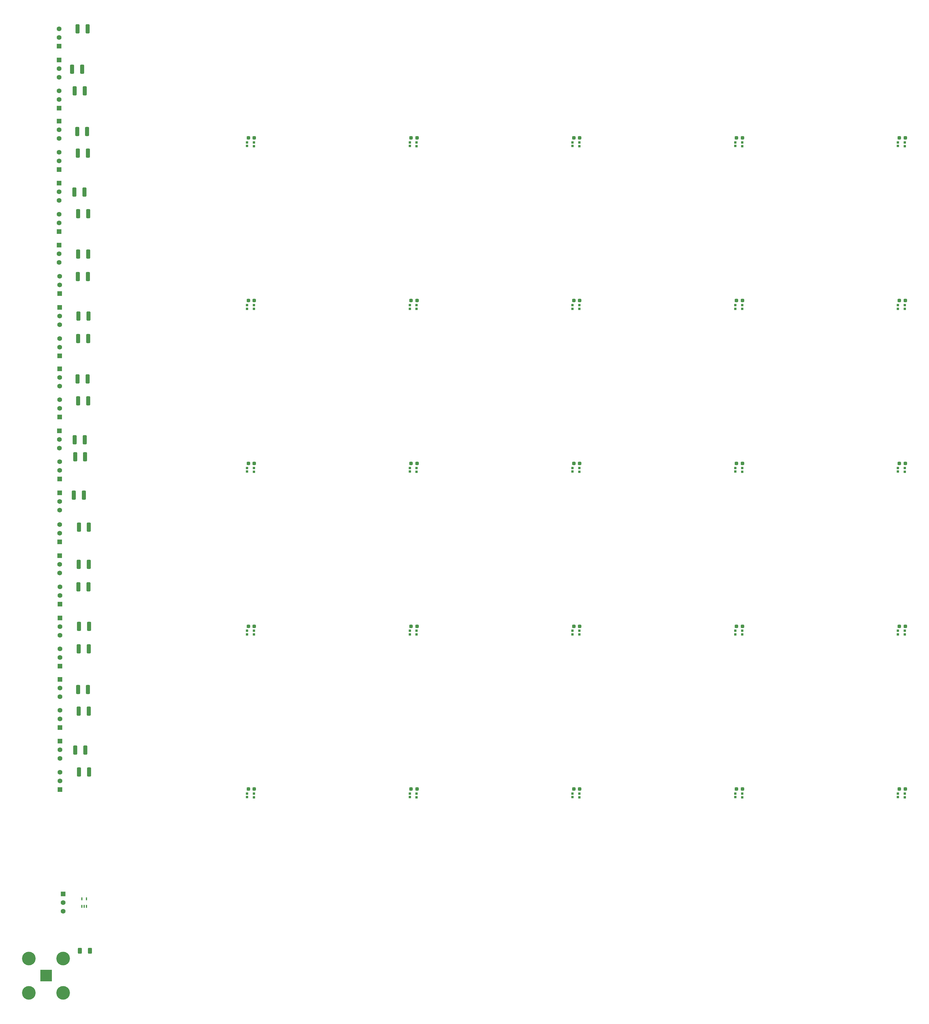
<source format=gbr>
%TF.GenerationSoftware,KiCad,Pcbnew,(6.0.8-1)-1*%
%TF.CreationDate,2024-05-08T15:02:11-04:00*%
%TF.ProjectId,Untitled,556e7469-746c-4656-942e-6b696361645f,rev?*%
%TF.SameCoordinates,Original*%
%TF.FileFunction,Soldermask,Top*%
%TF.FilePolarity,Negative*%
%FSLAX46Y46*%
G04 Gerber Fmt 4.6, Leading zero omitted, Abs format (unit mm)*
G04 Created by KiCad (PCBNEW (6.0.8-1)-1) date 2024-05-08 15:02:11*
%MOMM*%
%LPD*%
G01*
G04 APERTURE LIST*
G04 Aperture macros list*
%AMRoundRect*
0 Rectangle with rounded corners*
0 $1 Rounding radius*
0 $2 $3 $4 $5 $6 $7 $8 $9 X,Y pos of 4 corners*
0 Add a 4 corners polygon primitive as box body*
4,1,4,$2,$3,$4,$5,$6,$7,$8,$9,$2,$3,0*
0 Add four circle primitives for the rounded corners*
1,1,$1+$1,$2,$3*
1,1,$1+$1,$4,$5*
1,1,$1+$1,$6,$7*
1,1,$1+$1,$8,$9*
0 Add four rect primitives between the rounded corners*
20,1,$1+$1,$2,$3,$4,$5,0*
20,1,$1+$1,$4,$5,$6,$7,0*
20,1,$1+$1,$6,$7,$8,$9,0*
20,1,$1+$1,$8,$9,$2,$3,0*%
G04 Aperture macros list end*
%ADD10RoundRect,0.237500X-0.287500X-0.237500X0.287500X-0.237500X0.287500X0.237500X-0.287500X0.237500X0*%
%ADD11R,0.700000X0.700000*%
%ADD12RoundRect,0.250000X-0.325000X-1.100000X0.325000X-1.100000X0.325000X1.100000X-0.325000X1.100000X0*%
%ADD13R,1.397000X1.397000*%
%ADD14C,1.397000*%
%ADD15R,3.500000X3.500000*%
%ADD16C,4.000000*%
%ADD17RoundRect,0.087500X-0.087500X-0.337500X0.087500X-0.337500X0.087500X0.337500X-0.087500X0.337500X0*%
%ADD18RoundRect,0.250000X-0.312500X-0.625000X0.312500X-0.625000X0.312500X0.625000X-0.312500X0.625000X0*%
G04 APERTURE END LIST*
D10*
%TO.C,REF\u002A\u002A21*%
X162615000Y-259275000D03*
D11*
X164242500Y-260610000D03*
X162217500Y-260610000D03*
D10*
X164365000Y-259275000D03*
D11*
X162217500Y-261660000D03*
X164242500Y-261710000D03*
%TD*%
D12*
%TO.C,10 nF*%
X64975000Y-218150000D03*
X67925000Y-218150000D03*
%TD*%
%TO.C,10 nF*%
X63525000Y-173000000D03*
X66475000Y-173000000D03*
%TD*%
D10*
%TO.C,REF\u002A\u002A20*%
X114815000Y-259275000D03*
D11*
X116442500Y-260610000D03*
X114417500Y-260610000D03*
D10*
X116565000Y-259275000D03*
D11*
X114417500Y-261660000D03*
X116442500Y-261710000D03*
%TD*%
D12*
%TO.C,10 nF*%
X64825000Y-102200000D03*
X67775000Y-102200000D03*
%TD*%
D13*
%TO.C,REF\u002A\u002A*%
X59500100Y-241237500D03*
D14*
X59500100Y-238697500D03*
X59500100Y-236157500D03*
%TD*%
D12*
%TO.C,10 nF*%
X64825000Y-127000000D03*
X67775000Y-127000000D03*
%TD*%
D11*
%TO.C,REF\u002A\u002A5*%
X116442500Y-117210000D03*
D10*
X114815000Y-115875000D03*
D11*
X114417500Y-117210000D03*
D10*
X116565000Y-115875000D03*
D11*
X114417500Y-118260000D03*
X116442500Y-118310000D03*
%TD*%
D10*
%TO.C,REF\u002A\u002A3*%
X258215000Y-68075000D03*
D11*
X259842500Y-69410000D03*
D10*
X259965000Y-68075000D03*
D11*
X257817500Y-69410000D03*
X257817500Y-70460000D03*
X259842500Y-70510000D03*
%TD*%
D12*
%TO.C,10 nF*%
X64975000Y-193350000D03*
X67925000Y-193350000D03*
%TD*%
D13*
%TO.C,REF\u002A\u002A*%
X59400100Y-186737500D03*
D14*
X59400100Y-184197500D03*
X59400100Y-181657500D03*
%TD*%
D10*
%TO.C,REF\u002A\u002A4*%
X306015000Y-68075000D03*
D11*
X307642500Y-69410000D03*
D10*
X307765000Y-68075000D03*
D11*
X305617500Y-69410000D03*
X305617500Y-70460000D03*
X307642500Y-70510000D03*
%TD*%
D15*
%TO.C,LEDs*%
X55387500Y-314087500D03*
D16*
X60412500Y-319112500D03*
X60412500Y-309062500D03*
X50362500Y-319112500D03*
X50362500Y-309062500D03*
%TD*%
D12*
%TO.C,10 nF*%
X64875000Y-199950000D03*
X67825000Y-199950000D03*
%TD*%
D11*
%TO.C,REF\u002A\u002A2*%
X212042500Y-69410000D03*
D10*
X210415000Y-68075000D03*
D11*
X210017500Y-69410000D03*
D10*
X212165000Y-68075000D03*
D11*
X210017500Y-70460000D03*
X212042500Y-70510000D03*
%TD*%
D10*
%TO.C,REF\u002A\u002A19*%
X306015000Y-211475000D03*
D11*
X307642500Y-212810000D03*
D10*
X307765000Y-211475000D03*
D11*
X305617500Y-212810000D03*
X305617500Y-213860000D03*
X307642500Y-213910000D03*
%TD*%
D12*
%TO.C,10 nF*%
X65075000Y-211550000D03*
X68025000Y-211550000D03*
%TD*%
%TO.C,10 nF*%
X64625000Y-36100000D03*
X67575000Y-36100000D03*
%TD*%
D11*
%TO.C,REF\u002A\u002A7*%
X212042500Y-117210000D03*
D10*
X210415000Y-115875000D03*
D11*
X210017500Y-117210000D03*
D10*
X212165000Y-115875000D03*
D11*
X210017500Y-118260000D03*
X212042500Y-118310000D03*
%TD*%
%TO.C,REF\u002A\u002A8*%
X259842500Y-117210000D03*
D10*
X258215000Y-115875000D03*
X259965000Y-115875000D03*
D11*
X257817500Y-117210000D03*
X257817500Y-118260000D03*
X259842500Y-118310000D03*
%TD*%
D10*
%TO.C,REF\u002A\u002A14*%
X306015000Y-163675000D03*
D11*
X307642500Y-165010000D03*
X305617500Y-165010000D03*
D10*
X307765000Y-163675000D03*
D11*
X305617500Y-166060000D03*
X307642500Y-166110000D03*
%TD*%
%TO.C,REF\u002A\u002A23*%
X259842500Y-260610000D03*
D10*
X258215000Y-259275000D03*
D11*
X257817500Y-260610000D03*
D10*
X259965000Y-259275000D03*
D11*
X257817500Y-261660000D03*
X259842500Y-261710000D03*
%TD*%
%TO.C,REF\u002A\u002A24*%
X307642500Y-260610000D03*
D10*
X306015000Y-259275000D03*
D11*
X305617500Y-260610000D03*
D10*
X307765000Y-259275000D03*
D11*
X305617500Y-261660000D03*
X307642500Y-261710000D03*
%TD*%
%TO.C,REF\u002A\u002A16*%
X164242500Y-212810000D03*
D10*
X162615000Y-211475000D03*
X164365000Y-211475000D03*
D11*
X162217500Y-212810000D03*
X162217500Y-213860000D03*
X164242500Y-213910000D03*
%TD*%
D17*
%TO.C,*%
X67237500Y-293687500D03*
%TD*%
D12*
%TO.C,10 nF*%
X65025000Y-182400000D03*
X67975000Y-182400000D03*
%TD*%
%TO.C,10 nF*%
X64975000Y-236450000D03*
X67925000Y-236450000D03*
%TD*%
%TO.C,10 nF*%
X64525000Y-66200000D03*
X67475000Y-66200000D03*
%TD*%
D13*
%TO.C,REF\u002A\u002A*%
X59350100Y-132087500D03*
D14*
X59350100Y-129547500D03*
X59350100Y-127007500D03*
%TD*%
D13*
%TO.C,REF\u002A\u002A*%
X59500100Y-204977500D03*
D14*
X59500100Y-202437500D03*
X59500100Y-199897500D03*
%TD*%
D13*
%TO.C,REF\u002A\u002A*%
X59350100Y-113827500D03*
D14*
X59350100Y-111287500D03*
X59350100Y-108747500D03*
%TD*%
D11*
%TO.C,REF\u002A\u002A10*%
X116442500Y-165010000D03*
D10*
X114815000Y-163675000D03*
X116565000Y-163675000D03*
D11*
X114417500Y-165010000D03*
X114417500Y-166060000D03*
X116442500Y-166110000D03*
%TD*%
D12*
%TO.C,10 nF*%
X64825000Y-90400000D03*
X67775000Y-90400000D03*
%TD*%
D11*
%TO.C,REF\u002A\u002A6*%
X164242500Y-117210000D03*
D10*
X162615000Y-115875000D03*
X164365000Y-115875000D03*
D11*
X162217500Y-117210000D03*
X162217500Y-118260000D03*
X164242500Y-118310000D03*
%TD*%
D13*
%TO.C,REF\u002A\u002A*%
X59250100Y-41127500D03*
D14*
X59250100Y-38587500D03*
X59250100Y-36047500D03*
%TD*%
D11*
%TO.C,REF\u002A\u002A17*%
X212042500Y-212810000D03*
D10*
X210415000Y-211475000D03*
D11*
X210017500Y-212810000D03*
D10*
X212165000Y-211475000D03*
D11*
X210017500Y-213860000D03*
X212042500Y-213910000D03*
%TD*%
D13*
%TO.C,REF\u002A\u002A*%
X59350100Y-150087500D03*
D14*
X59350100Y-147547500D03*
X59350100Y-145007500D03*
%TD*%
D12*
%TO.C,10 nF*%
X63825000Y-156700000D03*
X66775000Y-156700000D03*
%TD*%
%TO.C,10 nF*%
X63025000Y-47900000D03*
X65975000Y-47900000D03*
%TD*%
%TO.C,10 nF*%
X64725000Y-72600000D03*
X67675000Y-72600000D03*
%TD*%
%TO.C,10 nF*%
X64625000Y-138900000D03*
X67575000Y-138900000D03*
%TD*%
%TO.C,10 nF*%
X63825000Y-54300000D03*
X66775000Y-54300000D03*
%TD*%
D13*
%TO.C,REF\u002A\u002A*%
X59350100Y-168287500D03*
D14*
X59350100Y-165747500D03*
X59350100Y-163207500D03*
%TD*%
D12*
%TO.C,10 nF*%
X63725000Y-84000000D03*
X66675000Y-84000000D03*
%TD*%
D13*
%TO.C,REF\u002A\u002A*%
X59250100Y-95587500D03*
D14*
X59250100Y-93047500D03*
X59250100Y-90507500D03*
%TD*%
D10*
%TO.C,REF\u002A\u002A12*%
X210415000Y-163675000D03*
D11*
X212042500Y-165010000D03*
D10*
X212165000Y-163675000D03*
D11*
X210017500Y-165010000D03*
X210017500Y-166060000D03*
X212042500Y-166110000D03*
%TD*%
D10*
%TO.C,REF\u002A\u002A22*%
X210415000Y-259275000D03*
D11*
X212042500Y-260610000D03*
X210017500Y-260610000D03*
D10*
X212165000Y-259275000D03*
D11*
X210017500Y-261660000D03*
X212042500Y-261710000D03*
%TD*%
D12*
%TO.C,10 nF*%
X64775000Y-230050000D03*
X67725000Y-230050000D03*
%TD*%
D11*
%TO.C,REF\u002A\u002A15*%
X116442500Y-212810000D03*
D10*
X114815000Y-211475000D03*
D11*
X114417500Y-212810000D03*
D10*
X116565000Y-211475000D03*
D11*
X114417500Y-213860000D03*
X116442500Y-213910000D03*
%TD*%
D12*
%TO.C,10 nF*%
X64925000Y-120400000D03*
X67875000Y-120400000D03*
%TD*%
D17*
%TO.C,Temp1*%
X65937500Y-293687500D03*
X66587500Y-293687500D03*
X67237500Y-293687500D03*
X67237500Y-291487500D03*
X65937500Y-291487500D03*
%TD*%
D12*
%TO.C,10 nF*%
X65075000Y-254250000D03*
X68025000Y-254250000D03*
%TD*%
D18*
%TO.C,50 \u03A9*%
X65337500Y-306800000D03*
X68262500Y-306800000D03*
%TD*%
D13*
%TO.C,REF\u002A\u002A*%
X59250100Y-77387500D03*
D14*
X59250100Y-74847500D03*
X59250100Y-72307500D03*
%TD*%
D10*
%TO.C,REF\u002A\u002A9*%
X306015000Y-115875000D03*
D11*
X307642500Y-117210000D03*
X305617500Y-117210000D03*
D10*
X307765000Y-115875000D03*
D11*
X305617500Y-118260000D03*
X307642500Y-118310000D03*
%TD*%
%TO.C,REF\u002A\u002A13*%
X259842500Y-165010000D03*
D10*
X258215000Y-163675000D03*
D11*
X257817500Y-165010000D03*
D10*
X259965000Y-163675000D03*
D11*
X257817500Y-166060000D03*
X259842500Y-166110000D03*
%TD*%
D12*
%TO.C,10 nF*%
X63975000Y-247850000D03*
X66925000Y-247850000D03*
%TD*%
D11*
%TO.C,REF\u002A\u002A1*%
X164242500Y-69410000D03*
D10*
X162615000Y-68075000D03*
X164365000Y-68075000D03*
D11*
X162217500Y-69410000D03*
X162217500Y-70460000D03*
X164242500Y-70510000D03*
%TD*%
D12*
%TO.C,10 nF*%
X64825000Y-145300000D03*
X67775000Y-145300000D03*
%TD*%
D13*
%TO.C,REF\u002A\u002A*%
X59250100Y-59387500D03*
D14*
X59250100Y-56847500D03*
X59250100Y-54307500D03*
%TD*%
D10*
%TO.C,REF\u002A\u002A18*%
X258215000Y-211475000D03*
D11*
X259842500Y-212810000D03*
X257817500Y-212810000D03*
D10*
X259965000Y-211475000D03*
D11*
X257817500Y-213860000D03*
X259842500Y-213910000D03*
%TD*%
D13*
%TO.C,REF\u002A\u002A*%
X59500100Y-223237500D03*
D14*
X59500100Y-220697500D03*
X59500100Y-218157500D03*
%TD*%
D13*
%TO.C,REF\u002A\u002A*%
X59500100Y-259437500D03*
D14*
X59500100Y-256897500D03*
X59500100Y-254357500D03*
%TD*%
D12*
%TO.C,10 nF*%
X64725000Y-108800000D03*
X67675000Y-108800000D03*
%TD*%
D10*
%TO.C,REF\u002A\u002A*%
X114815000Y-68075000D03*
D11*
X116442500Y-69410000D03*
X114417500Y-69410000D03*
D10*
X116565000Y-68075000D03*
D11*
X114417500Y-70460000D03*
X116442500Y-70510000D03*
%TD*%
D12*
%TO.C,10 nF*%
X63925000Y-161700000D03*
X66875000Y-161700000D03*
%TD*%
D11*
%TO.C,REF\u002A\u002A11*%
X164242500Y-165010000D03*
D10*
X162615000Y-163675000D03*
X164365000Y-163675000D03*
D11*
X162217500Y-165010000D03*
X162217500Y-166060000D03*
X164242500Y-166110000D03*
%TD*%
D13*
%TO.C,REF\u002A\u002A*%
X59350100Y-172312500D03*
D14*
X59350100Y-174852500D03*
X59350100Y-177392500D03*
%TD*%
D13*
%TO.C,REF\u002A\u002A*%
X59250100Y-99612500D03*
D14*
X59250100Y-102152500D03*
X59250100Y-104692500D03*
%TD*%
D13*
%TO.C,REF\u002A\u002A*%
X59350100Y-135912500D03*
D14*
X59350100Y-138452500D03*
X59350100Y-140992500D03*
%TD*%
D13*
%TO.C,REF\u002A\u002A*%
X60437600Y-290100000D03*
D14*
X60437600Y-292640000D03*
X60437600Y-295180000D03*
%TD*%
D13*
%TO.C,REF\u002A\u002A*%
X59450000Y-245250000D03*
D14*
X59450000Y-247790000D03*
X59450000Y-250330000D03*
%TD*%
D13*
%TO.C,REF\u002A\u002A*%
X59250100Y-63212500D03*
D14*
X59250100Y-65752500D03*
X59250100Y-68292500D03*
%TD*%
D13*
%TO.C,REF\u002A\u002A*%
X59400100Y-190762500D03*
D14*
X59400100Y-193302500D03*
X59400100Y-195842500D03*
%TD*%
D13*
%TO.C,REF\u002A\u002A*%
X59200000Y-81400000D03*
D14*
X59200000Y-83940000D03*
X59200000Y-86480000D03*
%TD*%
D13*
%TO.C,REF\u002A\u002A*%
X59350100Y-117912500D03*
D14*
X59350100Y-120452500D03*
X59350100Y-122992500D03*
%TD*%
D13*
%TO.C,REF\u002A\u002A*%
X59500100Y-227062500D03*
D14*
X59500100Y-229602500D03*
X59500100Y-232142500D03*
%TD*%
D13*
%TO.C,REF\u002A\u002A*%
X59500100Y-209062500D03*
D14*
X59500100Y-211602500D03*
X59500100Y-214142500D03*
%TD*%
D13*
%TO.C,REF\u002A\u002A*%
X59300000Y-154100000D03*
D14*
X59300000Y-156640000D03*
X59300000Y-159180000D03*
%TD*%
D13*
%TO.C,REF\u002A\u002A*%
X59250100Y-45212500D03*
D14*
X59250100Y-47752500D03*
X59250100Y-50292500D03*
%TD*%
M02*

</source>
*-*-*
• **DESCRIPTION OF THE TASK**
Look through the entries above; copy each line where the string "KiCad" appears.

• **RESPONSE FOR THIS EXERCISE**
%TF.GenerationSoftware,KiCad,Pcbnew,(6.0.8-1)-1*%
G04 Created by KiCad (PCBNEW (6.0.8-1)-1) date 2024-05-08 15:02:11*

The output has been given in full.